Sarebbe meglio evitare del tutto la pratica, e lo dice chiaramente anche il Regolamento sugli animali che il consiglio comunale ha cominciato ieri ad esaminare. Per chi non seguisse il consiglio, l’aula ha approvato il divieto a tenere i propri cani alla catena per più di otto ore al giorno. Angeli dei quattrozampe saranno ovviamente i vicini di casa dei padroni indisciplinati, che anche senza il cronometro alla mano, saranno ringraziati dalla comunità se segnaleranno i casi «sospetti». E alla denuncia da ora in poi seguiranno conseguenze materiali.
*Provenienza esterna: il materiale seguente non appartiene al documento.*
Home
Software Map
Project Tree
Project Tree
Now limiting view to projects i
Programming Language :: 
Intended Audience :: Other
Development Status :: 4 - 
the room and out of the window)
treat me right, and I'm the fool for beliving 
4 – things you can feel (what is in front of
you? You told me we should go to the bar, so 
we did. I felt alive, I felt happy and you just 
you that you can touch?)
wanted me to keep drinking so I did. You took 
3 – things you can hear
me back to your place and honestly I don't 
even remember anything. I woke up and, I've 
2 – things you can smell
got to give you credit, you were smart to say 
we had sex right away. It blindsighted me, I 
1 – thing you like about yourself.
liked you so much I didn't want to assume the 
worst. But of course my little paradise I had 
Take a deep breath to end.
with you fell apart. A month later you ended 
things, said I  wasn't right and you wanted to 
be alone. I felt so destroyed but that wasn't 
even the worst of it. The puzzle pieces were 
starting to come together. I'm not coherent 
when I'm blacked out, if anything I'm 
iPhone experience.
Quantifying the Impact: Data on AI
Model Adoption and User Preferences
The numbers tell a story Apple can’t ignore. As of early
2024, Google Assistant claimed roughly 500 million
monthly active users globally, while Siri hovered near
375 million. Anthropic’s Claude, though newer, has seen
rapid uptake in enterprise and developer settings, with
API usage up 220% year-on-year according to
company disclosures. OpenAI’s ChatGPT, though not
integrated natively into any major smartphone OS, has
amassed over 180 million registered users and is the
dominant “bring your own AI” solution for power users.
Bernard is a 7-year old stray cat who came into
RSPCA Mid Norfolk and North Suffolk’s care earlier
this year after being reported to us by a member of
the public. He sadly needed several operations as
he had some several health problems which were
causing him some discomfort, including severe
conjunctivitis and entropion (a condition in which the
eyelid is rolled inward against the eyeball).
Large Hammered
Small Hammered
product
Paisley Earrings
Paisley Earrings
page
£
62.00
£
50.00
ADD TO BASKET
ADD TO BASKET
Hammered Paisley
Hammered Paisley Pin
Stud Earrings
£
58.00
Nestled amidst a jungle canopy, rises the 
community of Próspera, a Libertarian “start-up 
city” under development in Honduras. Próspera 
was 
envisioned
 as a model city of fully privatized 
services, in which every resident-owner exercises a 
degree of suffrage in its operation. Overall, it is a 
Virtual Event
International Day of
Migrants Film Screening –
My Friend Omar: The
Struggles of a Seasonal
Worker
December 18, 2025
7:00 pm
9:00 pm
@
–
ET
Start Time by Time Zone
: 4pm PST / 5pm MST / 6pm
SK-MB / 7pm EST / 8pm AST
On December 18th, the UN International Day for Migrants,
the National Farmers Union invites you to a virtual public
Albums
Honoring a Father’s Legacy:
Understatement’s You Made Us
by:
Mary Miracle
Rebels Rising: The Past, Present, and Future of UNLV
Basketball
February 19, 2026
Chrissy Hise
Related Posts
La vita degli animali milanesi migliorerà anche grazie ad altri due emendamenti votati dai consiglieri. Uno vieta l’esposizione, in vetrina o negli stand, di cani e gatti di età inferiore ai 12 mesi. L’altro invece istituisce la figura del «Garante per i diritti degli animali», una sorta di difensore civico per gli amici dell’uomo che verrà nominato direttamente dal sindaco. Dovrà «promuovere la sensibilità nei confronti degli animali e il rispetto dei loro diritti». «Sono tutti importanti miglioramenti di un testo che vogliamo vedere finalmente approvato entro il 4 ottobre, giorno in cui si festeggia San Francesco patrono degli animali», auspica il consigliere dei Verdi, Maurizio Baruffi, promotore, insieme ad altri colleghi, dei 14 emendamenti su cui ieri è iniziata la discussione. Oggi si riparte con la protezione di pesci e molluschi: la proposta è di bandire l’usanza di esporli vivi sul ghiaccio e vietare la possibilità di cucinare o far bollire vivi i crostacei.